The Indiana Court of Appeals in granting a petition for rehearing upheld its former decision for a family-owned trash company seeking to build a solid waste transfer station in Owen County.
In a July 2020 opinion, the Indiana Court of Appeals reversed a judgment in favor of Owen County Council, Owen County Commissioners, and Owen County Board of Zoning Appeals against Monster Trash, Inc.
Monster Trash, a family-owned trash collection business hoping to set up a new transfer station in Owen County, had applied in 2018 to the Indiana Department of Environmental Management for a license to operate a solid waste transfer station on State Road 43.
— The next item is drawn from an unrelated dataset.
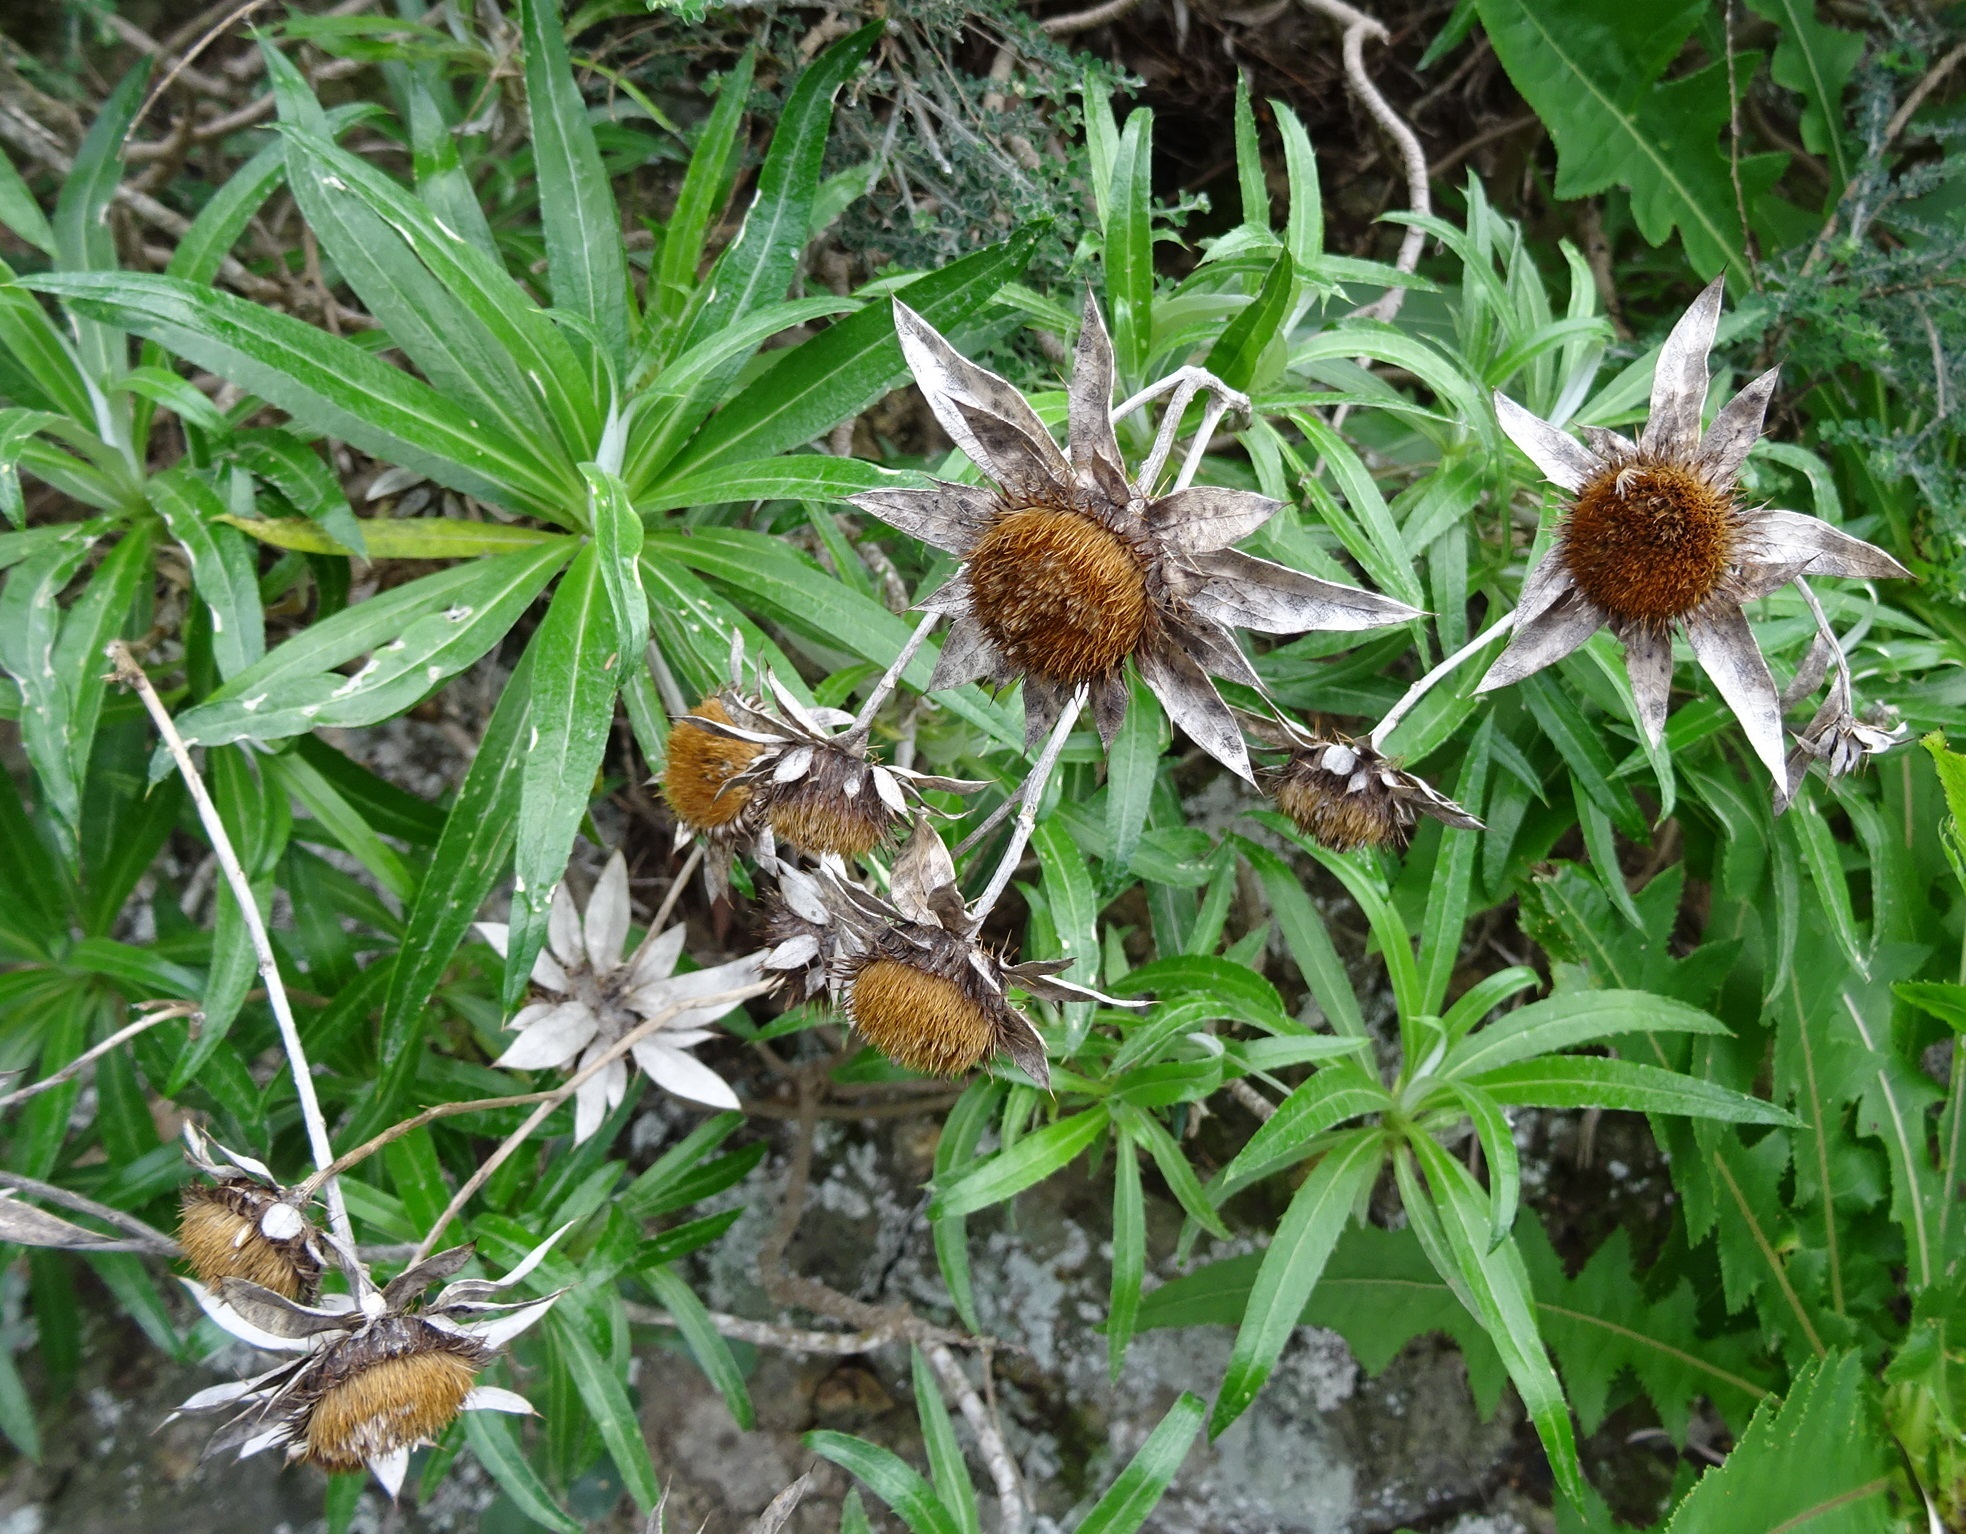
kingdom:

The trash company was refused by the BZA and commissioners a document required by IDEM indicating that no rezoning or variance would be necessary for Monster Trash’s operation of a waste transfer station on the property. When the Morgan Circuit Court entered declaratory judgment in favor of the county, the COA disagreed and reversed.
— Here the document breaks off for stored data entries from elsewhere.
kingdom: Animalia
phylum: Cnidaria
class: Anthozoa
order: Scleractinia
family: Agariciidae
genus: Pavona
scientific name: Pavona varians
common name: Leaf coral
“The County now seeks rehearing, arguing that Monster Trash’s proposed operation of a solid waste transfer station is not a permitted activity in a heavy industrial zone, and we grant rehearing for the purpose of clarifying our conclusion that it is. Although we concluded in our original opinion that waste transfer stations are not absolutely prohibited by the Ordinance if they are unlicensed, there is also the question of whether they are permitted in a heavy industrial zone, which is where Monster Trash seeks to operate such a facility,” Chief Judge Cale Bradford wrote for the appellate court.
“The County essentially argues that because ‘operating a waste transfer station’ is not listed in Section 3.3, it is not a permitted use. For its part, Monster Trash argues that the activities of a waste transfer station are, in fact permitted by Section 3.3(i), which lists ‘reduction […] of trash [or] garbage’ as a permitted use. We agree with Monster Trash,” Bradford wrote in the opinion on rehearing.
“A reasonable and fair description of a waste transfer station, then, is that it is a facility in which waste is drawn together (from collection vehicles to transport vehicles), caused to converge (again, from collection vehicles to transport vehicles), or diminished in extent (collecting waste from homes and businesses and concentrating it at the facility), activities that all fit squarely within the Webster’s definition of ‘reduce,’ one of the uses listed in Section 3.3(i) of the Ordinance,” the appellate court wrote.
“So, while a solid waste transfer station may not be in the business of reducing waste by compaction or incineration, we conclude that its activities nonetheless qualify as permitted uses in a heavy industrial zone pursuant to the plain language of the Ordinance.”
Coming to that conclusion, the appellate court therefore let its original disposition stand in the case of Monster Trash, Inc. v. Owen County Council, Owen County Commissioners, and Owen County Board of Zoning Appeals, 20A-PL-918.
“To repeat that disposition, we reverse the judgment of the trial court and remand with instructions to, within thirty days of the certification of this opinion on rehearing, order the BZA to issue a document to IDEM and/or Monster Trash confirming that zoning requirements are not required for the location of a solid waste transfer station on the Property,” it concluded.